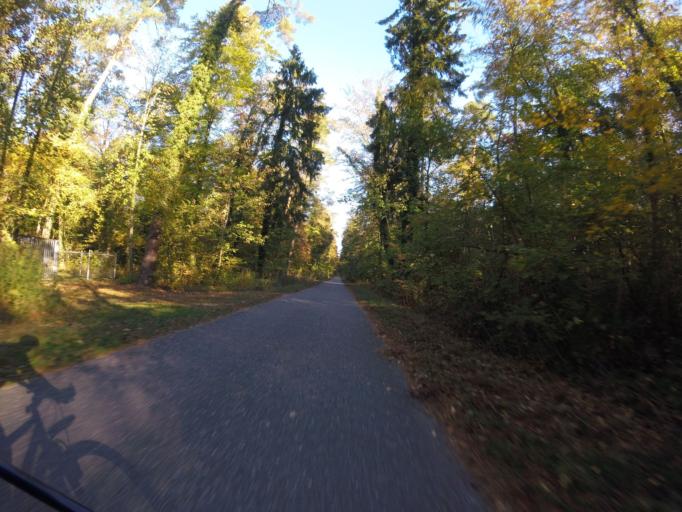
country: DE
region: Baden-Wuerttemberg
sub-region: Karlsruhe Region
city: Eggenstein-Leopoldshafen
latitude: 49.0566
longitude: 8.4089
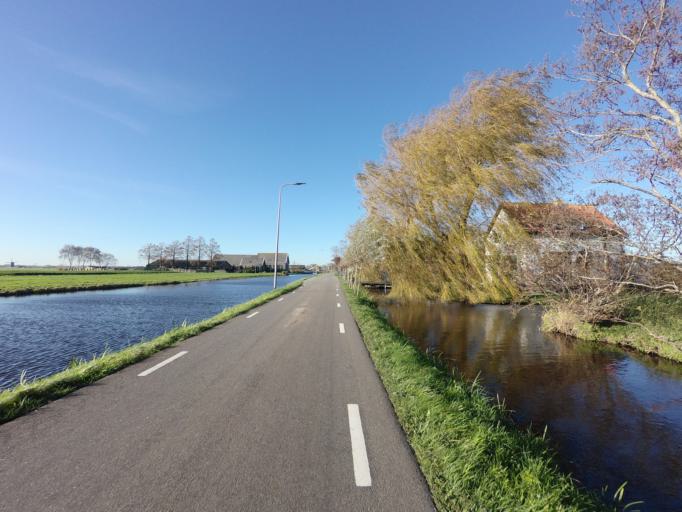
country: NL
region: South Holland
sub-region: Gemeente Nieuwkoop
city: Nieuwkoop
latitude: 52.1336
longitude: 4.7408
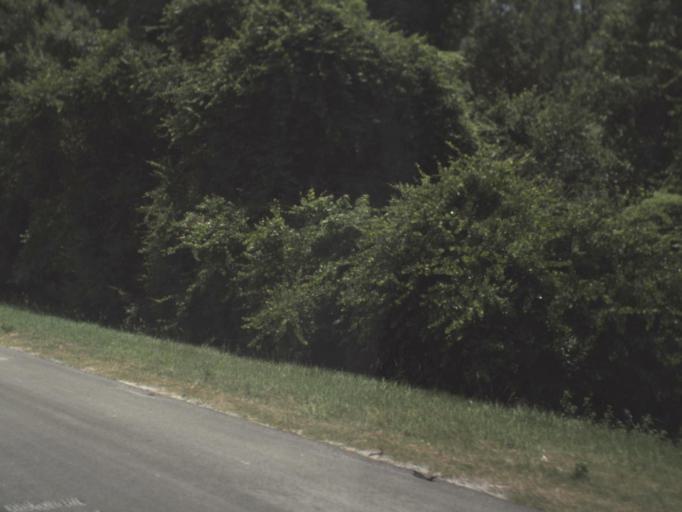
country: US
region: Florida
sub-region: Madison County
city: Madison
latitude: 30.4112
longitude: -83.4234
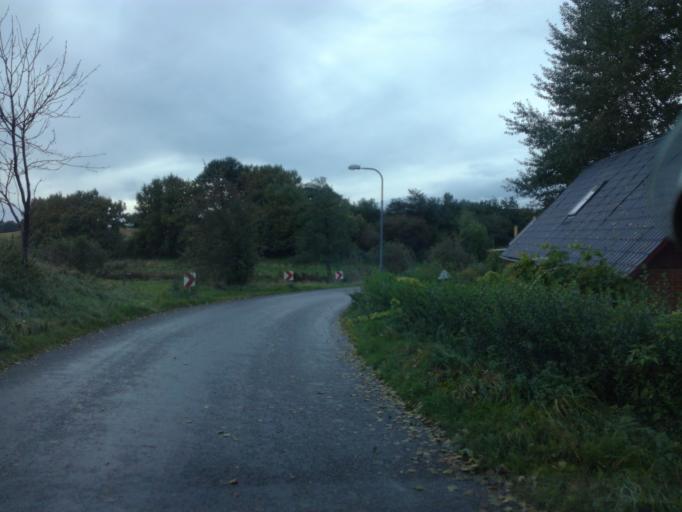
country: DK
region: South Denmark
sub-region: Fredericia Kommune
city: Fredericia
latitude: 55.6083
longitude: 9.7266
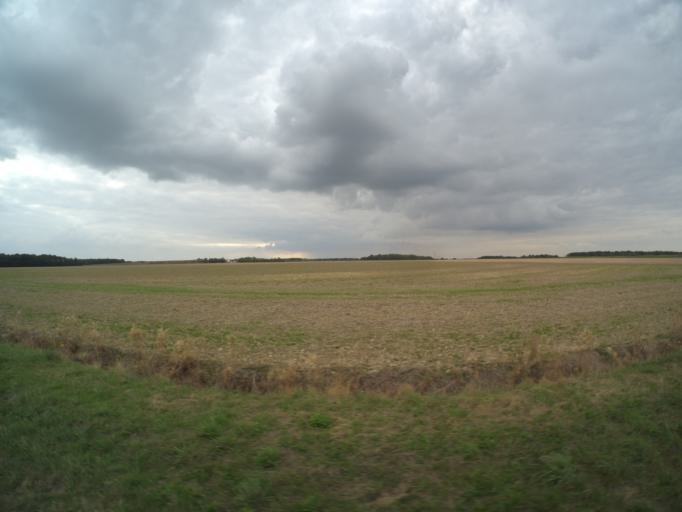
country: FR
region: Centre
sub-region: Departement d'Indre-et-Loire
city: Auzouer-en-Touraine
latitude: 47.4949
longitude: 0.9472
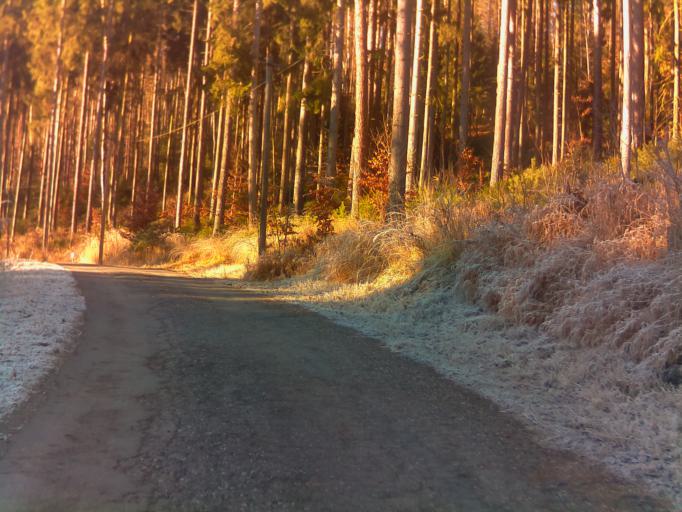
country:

Aim >> Can you lay out every line of the records above as a numbered list, skipping blank lines and leaving the pictures out?

Correct result >>
1. country: DE
2. region: Baden-Wuerttemberg
3. sub-region: Karlsruhe Region
4. city: Eggenstein-Leopoldshafen
5. latitude: 49.0566
6. longitude: 8.4089
7. country: NL
8. region: South Holland
9. sub-region: Gemeente Nieuwkoop
10. city: Nieuwkoop
11. latitude: 52.1336
12. longitude: 4.7408
13. country: US
14. region: Florida
15. sub-region: Madison County
16. city: Madison
17. latitude: 30.4112
18. longitude: -83.4234
19. country: DK
20. region: South Denmark
21. sub-region: Fredericia Kommune
22. city: Fredericia
23. latitude: 55.6083
24. longitude: 9.7266
25. country: FR
26. region: Centre
27. sub-region: Departement d'Indre-et-Loire
28. city: Auzouer-en-Touraine
29. latitude: 47.4949
30. longitude: 0.9472
31. country:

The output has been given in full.